Korean pickles
By VicentaLakin
It seems successful to think about making this Korean pickle. Korea ' s cuisine is full of cuisine, cuisine, drinkable, digestible, stomach-breeding, adequate nutrition, prevention of artery sclerosis, reduction of cholesterol and elimination of a variety of diseases such as excess fat. The cuisine represents the Korean culture of cooking.

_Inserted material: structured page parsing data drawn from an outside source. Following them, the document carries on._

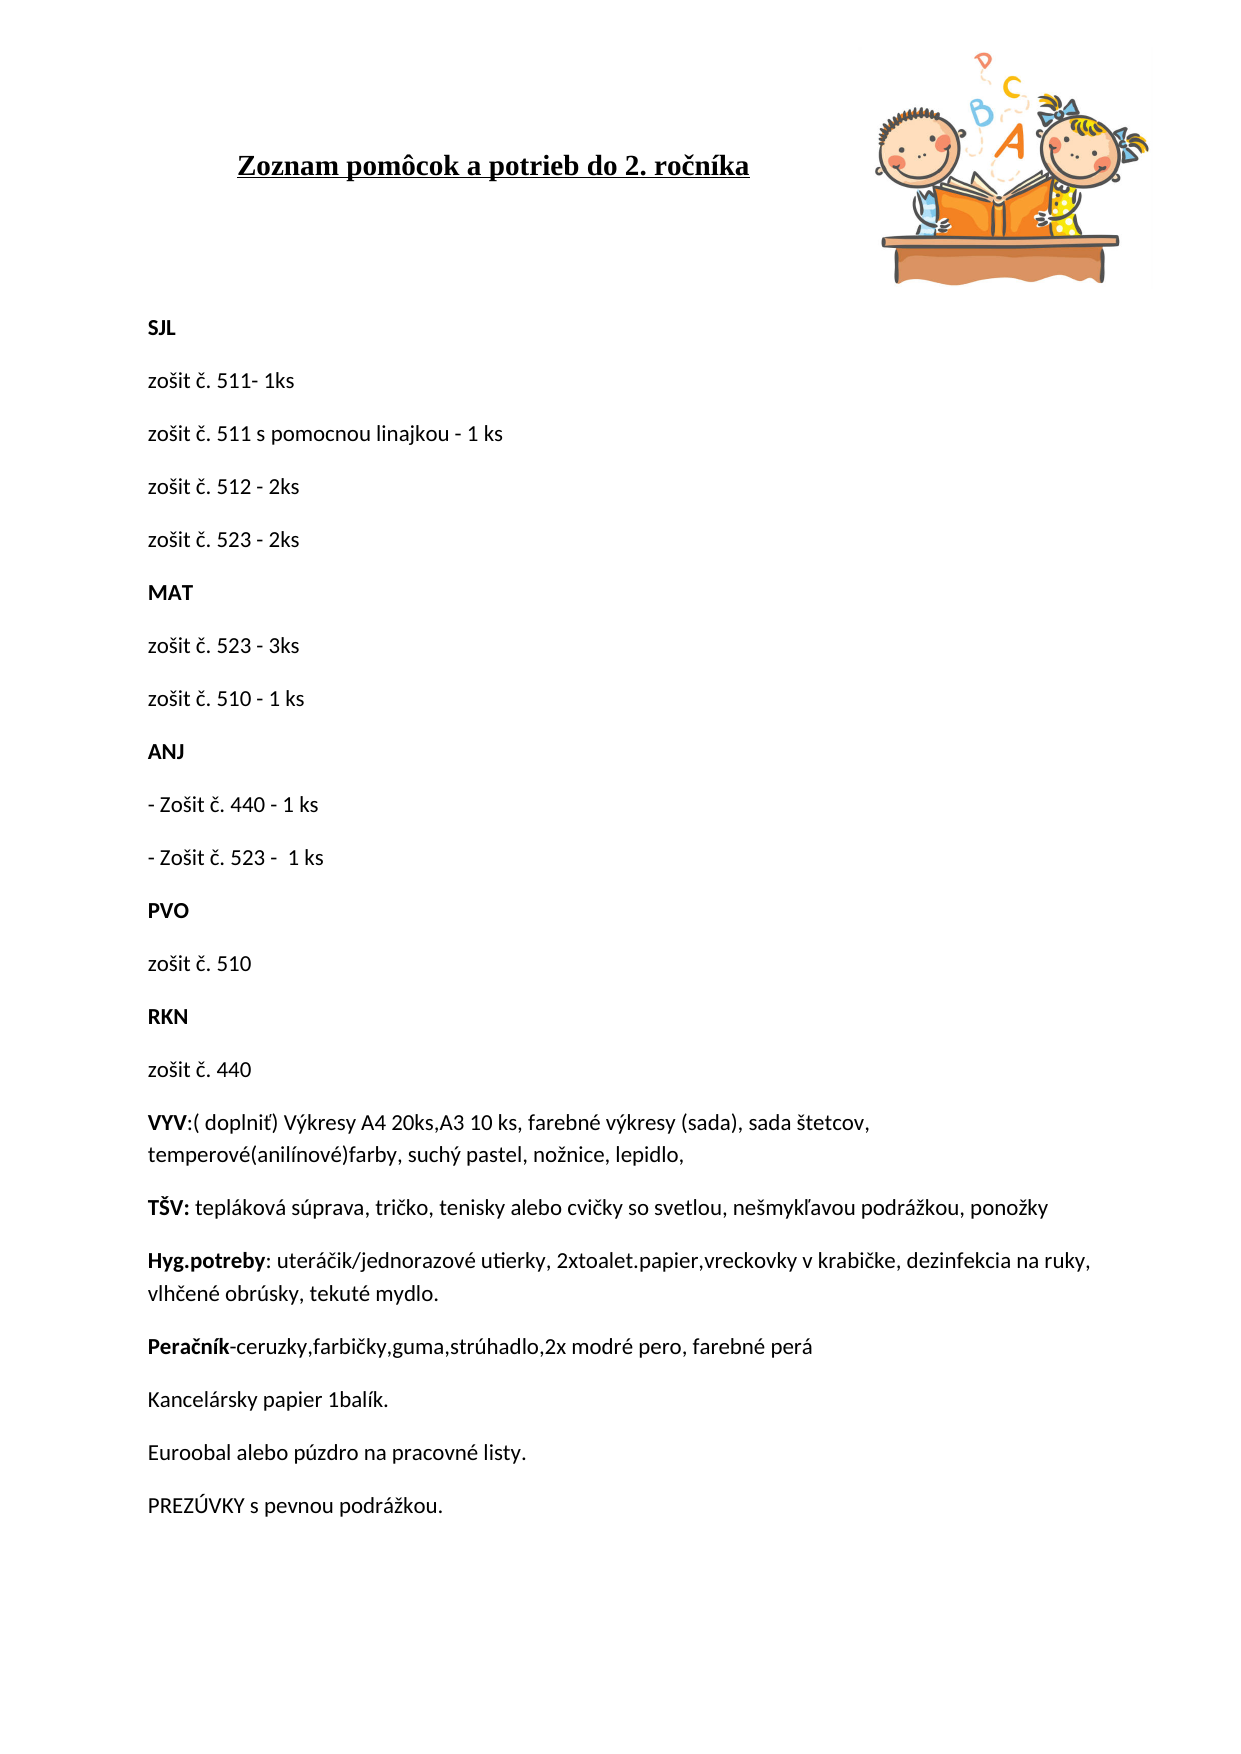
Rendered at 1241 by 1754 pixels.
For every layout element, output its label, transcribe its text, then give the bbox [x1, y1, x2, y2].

text Kancelársky papier 1balík. [148, 1385, 1093, 1413]
text - Zošit č. 523 - 1 ks [148, 843, 1093, 871]
text PREZÚVKY s pevnou podrážkou. [148, 1491, 1093, 1519]
text Zoznam pomôcok a potrieb do 2. ročníka [148, 148, 857, 181]
picture [857, 47, 1154, 289]
text Euroobal alebo púzdro na pracovné listy. [148, 1438, 1093, 1466]
text zošit č. 512 - 2ks [148, 472, 1093, 500]
text zošit č. 440 [148, 1055, 1093, 1083]
text VYV:( doplniť) Výkresy A4 20ks,A3 10 ks, farebné výkresy (sada), sada štetcov, temperové(anilínové)farby, suchý pastel, nožnice, lepidlo, [148, 1108, 1093, 1168]
text zošit č. 511 s pomocnou linajkou - 1 ks [148, 419, 1093, 447]
text Hyg.potreby: uteráčik/jednorazové utierky, 2xtoalet.papier,vreckovky v krabičke, dezinfekcia na ruky, vlhčené obrúsky, tekuté mydlo. [148, 1247, 1093, 1307]
text TŠV: tepláková súprava, tričko, tenisky alebo cvičky so svetlou, nešmykľavou podrážkou, ponožky [148, 1193, 1093, 1222]
text - Zošit č. 440 - 1 ks [148, 790, 1093, 818]
text ANJ [148, 737, 1093, 765]
text zošit č. 510 - 1 ks [148, 684, 1093, 712]
text zošit č. 523 - 2ks [148, 525, 1093, 553]
text zošit č. 511- 1ks [148, 366, 1093, 394]
text SJL [148, 313, 1093, 341]
text MAT [148, 578, 1093, 606]
text RKN [148, 1002, 1093, 1030]
text zošit č. 510 [148, 949, 1093, 977]
text zošit č. 523 - 3ks [148, 631, 1093, 659]
text PVO [148, 896, 1093, 924]
text Peračník-ceruzky,farbičky,guma,strúhadlo,2x modré pero, farebné perá [148, 1332, 1093, 1360]
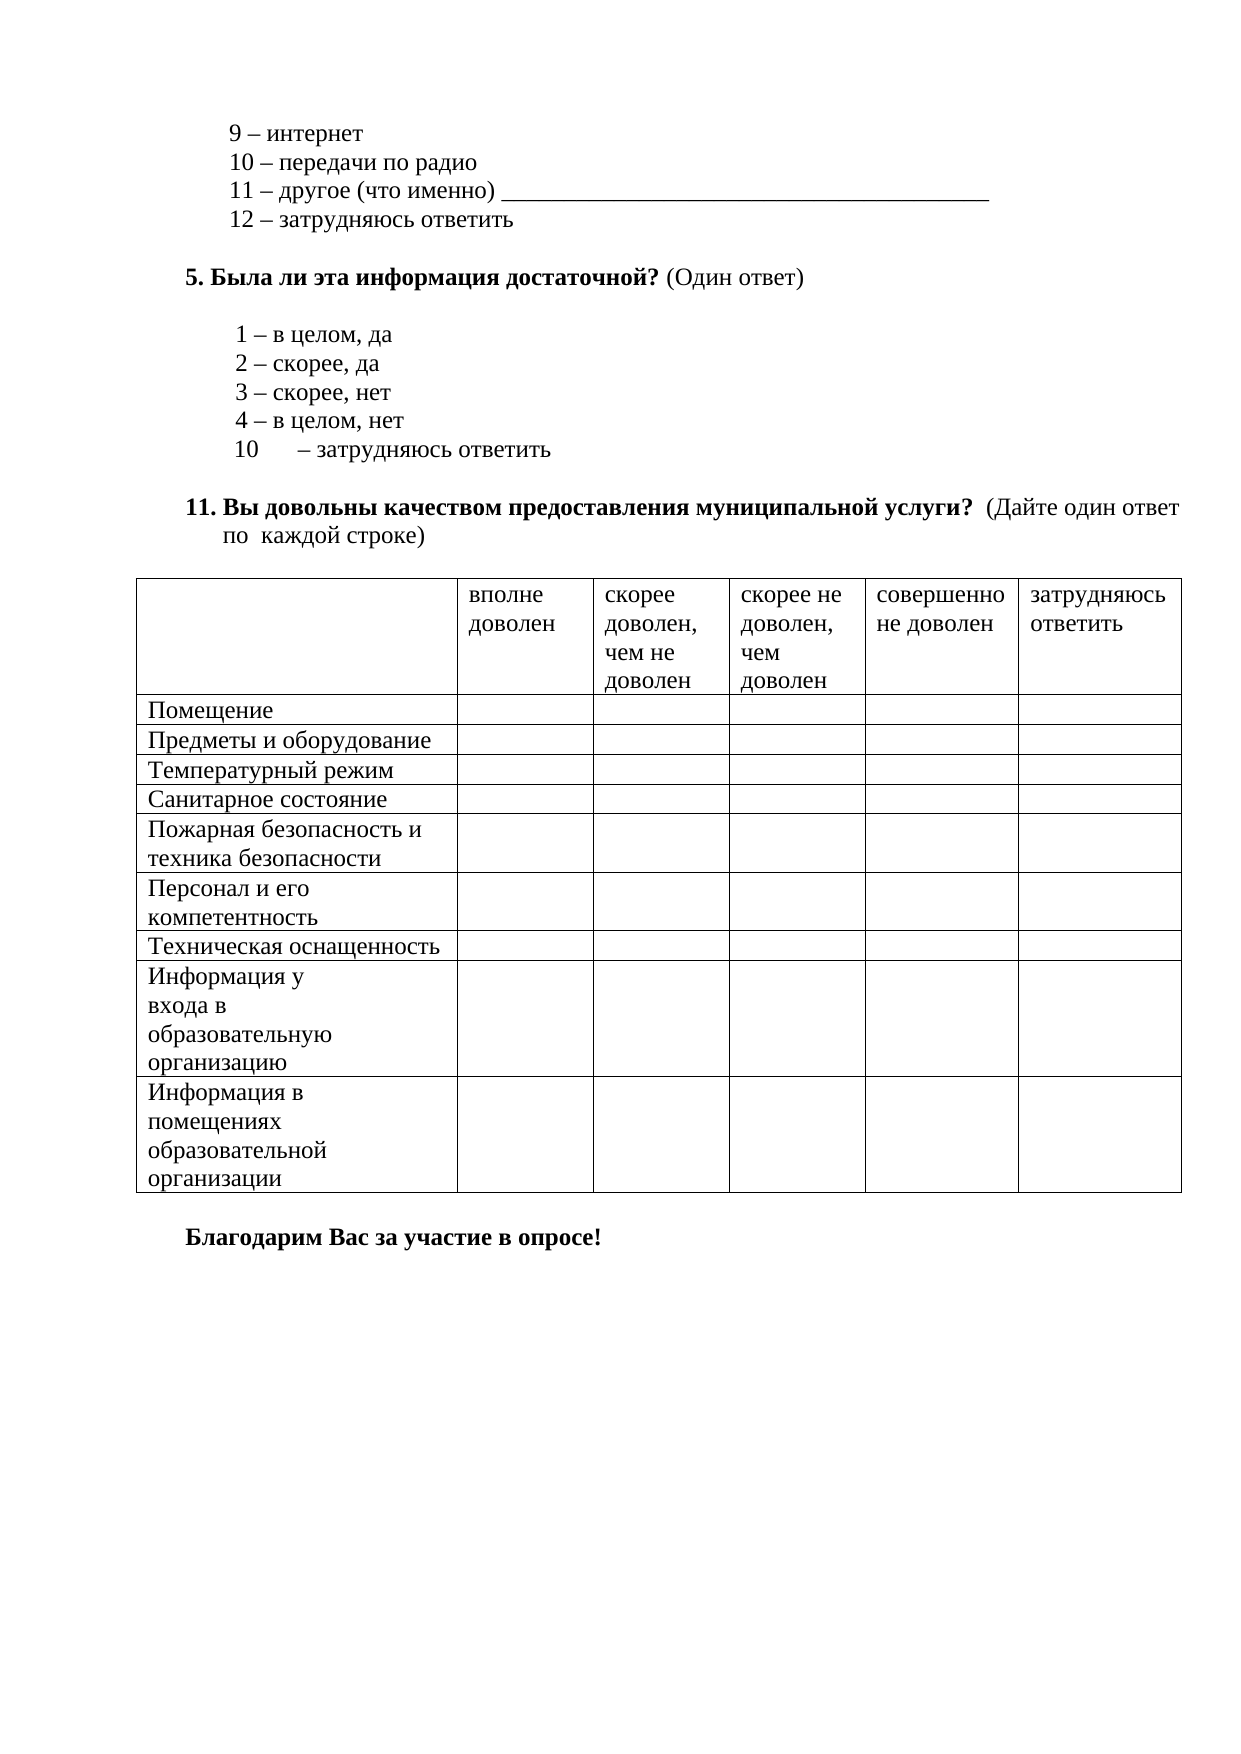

Given its geographical location, which is cold in winter, long in duration and short in fruit and vegetables, Koreans use salt to make vegetables for winter。
Recipe Recommendations
- cabbage appropriate amount
- carrots appropriate amount
- Apple appropriate amount
- onion appropriate amount
- glutinous rice flour appropriate amount
- leek appropriate amount
- white sesame appropriate amount
- white sugar appropriate amount
- oyster sauce appropriate amount
- shrimp skin appropriate amount
- garlic appropriate amount
- Jiang appropriate amount
- Korean hot sauce appropriate amount
- chili powder appropriate amount
- salt appropriate amount
- hot and sour
- pickled
- several days
- simple
Steps for Korean pickles

1
One large cabbage, tore away the yellow leaves from the surface. Cut off to the raisin, torn every piece down, washed all over the water。
2
A single piece of dried cabbage is sprayed with a layer of salt (the packaging is a little small, so the cabbage is all in half) and a single piece is placed in a large container until all the leaves are set。
3
Cover the lid or keep the film and put it in the freezer overnight. The following day, a large amount of moisture was extracted from the container。
4
When the pickled leaves are immersed in pure or cold water。
5
Squeeze dry water。
6
40 g of rice powder mixed with 400 g of water (1:10) and then a small fire mixed with cooking. it'll turn off fire when it's boiled。
7
The remaining temperature then continues to mix into a slimy, sticky state, and drys to completely cool。
8
Carrots, apples, onions cut. Ginger to the skin。
9
Cutting up vegetables and vegetables, together with greasy garlic and ginger, are added to the cuisine to make mud。
10
The cold rice paste is mixed with pepper powder。
11
Add Korean spicy sauce again。
12
Into the tumbled mash。
13
Add shrimp skin。
14
Add pelican oil blending。
15
Add white sesame, sliced garlic seedlings, white sugar, blended, or pickled sauce。
16
Each linen covers a piece of sauce with a brush or hand on both sides of the line until all the cabbage has been painted. The cabbage coated with the sauce will be properly coded in the middle of the container and will then be covered with a thicker layer of sauce on the surface, covered with a lid or a shampoo, room warm fermentation for 2-3 days (1 summer room temperature and 3-5 winter days) and then filled in a smaller box with better sealed properties, starting after 5-7 days in the refrigerator and eating within a month。